#### Exercise brief:
Leave out the pictures and copy the remaining records exactly.

#### Records for this exercise:
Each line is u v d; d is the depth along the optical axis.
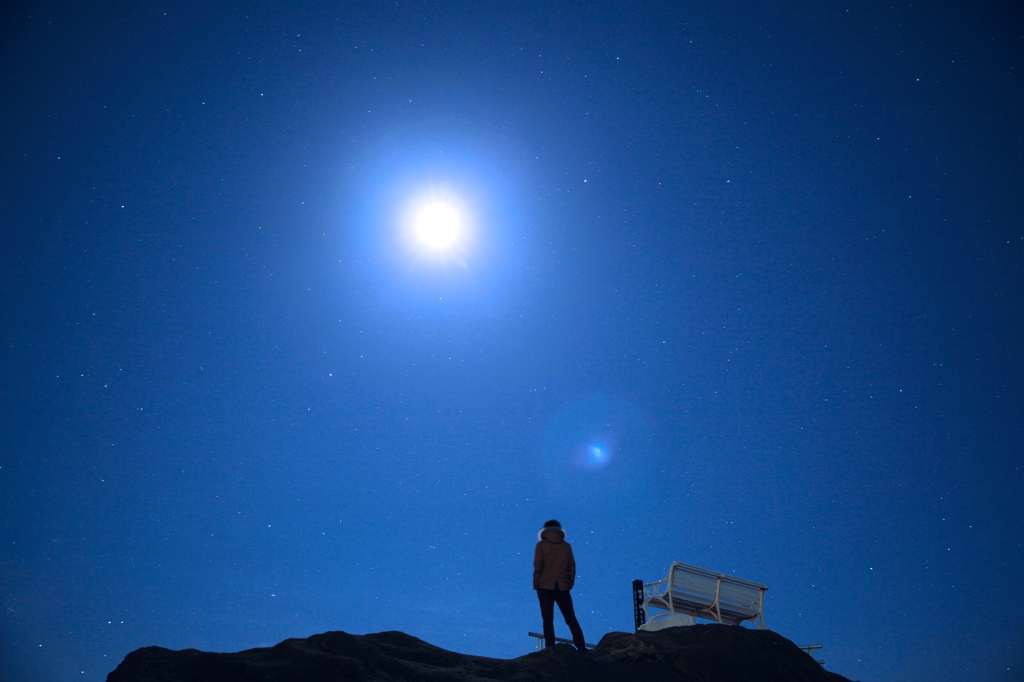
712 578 12.59
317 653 5.78
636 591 13.08
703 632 7.41
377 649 6.19
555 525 7.98
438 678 5.89
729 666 6.73
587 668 6.39
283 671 5.63
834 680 7.55
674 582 12.29
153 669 5.84
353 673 5.51
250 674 5.53
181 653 5.97
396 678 5.77
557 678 6.16
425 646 7.04
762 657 7.07
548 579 7.67
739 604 12.67
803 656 7.69
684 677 6.57
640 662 6.68
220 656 5.71
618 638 7.56
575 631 7.54
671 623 11.47
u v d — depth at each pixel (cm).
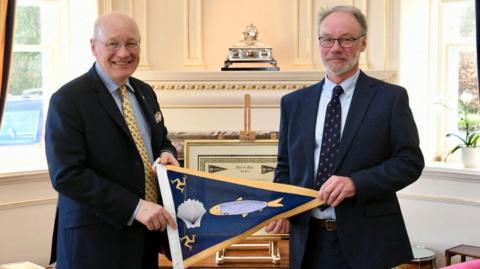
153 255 225
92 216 205
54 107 203
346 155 208
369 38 411
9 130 400
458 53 409
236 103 401
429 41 415
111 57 209
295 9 422
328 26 209
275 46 429
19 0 399
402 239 210
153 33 419
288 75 392
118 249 206
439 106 416
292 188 212
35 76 409
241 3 428
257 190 218
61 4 414
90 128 205
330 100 217
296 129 224
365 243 204
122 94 218
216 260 288
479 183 369
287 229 223
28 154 409
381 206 208
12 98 400
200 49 424
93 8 400
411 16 407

#### Response:
Each line is u v d; d is the depth along the optical axis.
712 578 12.59
317 653 5.78
636 591 13.08
703 632 7.41
377 649 6.19
555 525 7.98
438 678 5.89
729 666 6.73
587 668 6.39
283 671 5.63
834 680 7.55
674 582 12.29
153 669 5.84
353 673 5.51
250 674 5.53
181 653 5.97
396 678 5.77
557 678 6.16
425 646 7.04
762 657 7.07
548 579 7.67
739 604 12.67
803 656 7.69
684 677 6.57
640 662 6.68
220 656 5.71
618 638 7.56
575 631 7.54
671 623 11.47
u v d — depth at each pixel (cm).
153 255 225
92 216 205
54 107 203
346 155 208
369 38 411
9 130 400
458 53 409
236 103 401
429 41 415
111 57 209
295 9 422
328 26 209
275 46 429
19 0 399
402 239 210
153 33 419
288 75 392
118 249 206
439 106 416
292 188 212
35 76 409
241 3 428
257 190 218
61 4 414
90 128 205
330 100 217
296 129 224
365 243 204
122 94 218
216 260 288
479 183 369
287 229 223
28 154 409
381 206 208
12 98 400
200 49 424
93 8 400
411 16 407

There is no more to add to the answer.